Lo miré con mi mejor expresión de malhumor, intentando recordarle porqué me encontraba en ese lugar, qué implicaba el que me hubiera interrumpido mi momento de descanso. ¿Tan difícil era pedir un rato para ver a una mujer bonita servir cerveza, charlar un poco sobre cualquier cosa y luego, lo que surgiera? Al parecer, lo era.

Ninguno de los dos dijo nada hasta que llegamos al centro del pueblo, donde no quedaban más que los niños disfrutando de los últimos rayos de sol antes de que fuera el toque de queda. Recién cuando llegamos a la fuente destruida y fuera de uso, me paré frente a mi amigo, odiando con todo mi ser el tener que sacar mi lado más... militar.

—¿Y bien? ¿Qué es eso tan importante que no puede esperar a que tenga mi bello descanso en lo de Kadga?

—Kert, ya te dije que no es bueno que tú...

—Sí, ya me dijiste ese discurso, así que te pido, no, te ordeno, que te apures y me digas en menos de un minuto qué es tan estúpidamente importante que me sacas de mi excelente humor.

Cole me miró un momento. Odiaba que hubiera sacado los genes de sujeto grande, en momentos como ese casi me sentía como un adolescente regañando a un adulto.
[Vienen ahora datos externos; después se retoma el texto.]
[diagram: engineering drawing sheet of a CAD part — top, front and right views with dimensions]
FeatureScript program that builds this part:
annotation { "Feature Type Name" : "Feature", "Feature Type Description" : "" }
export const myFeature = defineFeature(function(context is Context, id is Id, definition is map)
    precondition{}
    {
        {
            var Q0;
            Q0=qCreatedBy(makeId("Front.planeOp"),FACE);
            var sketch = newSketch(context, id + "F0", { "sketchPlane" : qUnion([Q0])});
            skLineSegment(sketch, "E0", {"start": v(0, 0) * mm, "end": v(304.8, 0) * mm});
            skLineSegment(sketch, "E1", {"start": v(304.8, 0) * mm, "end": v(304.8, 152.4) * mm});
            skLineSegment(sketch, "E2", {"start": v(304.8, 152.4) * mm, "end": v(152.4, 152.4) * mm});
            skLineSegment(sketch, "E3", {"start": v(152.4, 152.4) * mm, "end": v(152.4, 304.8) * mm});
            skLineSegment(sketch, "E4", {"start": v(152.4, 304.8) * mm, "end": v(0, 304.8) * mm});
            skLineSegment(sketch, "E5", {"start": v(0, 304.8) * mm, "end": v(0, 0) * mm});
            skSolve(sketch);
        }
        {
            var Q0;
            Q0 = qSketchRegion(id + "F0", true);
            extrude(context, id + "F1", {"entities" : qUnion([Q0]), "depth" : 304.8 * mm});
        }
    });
Aparté la idea de mi cabeza y traté de mantener la imagen de alguien que le sacaba dos cabezas en lugar de ser al revés. Mi amigo tomó aire y, finalmente, decidió que sabía qué decir.

—Hay una presa de cacería que tiene marcas distintas a las que solemos ver.

Toda la sangre de mi cuerpo desapareció ante esas palabras.